Are you aged over 55 and have owned your business for more than 15 years? The good news is, if you’re selling your business because you want to retire or are permanently incapacitated and meet the relevant conditions, then you won’t need to pay tax on the amount you make from the sale of your business. You can put the amount, up to $1.355m, towards your super as a contribution outside of the non-concessional cap — 100% tax-free.
Thinking ahead about your retirement? If you’re aged under 55 but want to invest the proceeds of your business sale into your retirement savings, you can. As long as you put the ‘retirement exemption’ amount of your capital gain into a super fund, you won’t pay any tax on this money.

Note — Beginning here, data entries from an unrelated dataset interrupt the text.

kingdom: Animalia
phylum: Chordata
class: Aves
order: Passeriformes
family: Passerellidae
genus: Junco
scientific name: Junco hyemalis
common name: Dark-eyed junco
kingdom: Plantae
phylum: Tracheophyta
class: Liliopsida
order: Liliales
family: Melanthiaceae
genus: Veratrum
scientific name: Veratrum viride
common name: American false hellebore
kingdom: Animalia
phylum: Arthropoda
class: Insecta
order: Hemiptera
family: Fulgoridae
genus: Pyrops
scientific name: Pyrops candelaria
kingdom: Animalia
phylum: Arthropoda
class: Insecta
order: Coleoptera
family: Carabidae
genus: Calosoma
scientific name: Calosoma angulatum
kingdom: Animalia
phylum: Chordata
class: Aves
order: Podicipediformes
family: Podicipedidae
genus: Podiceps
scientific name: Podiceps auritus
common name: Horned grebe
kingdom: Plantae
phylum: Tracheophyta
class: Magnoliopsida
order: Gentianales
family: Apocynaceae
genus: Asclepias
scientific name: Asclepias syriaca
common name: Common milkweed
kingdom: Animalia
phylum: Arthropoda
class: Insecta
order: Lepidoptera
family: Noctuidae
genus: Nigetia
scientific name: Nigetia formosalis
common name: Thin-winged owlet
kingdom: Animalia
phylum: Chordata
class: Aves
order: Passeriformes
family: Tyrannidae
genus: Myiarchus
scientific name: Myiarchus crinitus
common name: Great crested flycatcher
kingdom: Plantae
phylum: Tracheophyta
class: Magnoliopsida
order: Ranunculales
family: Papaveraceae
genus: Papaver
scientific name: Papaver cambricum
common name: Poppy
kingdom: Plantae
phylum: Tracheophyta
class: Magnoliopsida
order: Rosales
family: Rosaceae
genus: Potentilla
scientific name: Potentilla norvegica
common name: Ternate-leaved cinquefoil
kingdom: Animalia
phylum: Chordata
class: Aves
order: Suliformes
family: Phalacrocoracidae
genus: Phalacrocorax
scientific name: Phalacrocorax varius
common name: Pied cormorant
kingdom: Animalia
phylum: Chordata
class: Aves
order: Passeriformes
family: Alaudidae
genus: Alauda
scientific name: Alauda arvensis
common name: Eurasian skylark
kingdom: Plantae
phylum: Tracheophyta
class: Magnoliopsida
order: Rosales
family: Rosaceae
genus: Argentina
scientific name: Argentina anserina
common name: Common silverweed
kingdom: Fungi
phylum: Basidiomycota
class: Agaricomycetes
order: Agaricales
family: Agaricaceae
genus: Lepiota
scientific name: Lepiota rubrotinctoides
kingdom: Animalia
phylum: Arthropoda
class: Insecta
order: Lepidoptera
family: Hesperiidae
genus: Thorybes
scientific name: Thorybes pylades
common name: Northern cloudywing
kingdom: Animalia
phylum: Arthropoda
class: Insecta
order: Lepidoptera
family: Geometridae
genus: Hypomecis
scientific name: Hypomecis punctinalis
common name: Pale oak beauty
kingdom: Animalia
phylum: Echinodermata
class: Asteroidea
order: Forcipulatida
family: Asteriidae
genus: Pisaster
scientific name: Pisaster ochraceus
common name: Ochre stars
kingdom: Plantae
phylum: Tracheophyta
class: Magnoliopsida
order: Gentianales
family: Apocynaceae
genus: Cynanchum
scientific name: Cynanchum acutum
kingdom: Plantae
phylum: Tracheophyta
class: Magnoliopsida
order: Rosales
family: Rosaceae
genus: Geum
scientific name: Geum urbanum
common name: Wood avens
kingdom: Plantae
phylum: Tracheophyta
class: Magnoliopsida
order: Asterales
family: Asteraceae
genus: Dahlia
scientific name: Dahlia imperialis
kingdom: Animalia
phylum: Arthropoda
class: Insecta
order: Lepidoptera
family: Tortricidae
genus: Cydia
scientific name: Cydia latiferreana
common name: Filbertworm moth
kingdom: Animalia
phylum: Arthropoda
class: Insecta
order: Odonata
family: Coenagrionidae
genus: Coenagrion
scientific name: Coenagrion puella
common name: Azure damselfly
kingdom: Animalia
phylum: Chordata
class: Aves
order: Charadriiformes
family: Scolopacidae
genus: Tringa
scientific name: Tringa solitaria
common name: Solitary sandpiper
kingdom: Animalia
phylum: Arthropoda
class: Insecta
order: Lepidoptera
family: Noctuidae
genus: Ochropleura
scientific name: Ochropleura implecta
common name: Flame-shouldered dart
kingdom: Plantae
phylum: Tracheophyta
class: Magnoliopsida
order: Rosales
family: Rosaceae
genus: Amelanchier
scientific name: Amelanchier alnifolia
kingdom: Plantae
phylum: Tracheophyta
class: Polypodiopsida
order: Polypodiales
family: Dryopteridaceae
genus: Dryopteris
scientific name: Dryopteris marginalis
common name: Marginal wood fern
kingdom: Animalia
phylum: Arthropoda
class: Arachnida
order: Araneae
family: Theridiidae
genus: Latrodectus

There is a $500,000 lifetime cap on these concessions — so you can either claim all of this on the sale of one business, or use it on multiple business sales until you reach the limit.
You can claim a reduction of 50% on your capital gain. This is on top of the 50% general CGT discount available to individuals — meaning you only pay tax on 25% of the capital gain from the sale of your business. You can choose not to apply this concession – so make sure you make the choice that gives you the best overall outcome.
Rollover to a new business
Planning to buy a new business? You can choose to roll over some or all of the capital gain from the sale of your old business into the purchase of your new one.
 The use of the 50% active asset exemption is not conditional upon not claiming the other concessions, it is optional.
 If the amount rolled over was less than the relevant part of the capital gain then the retirement concession could be applied.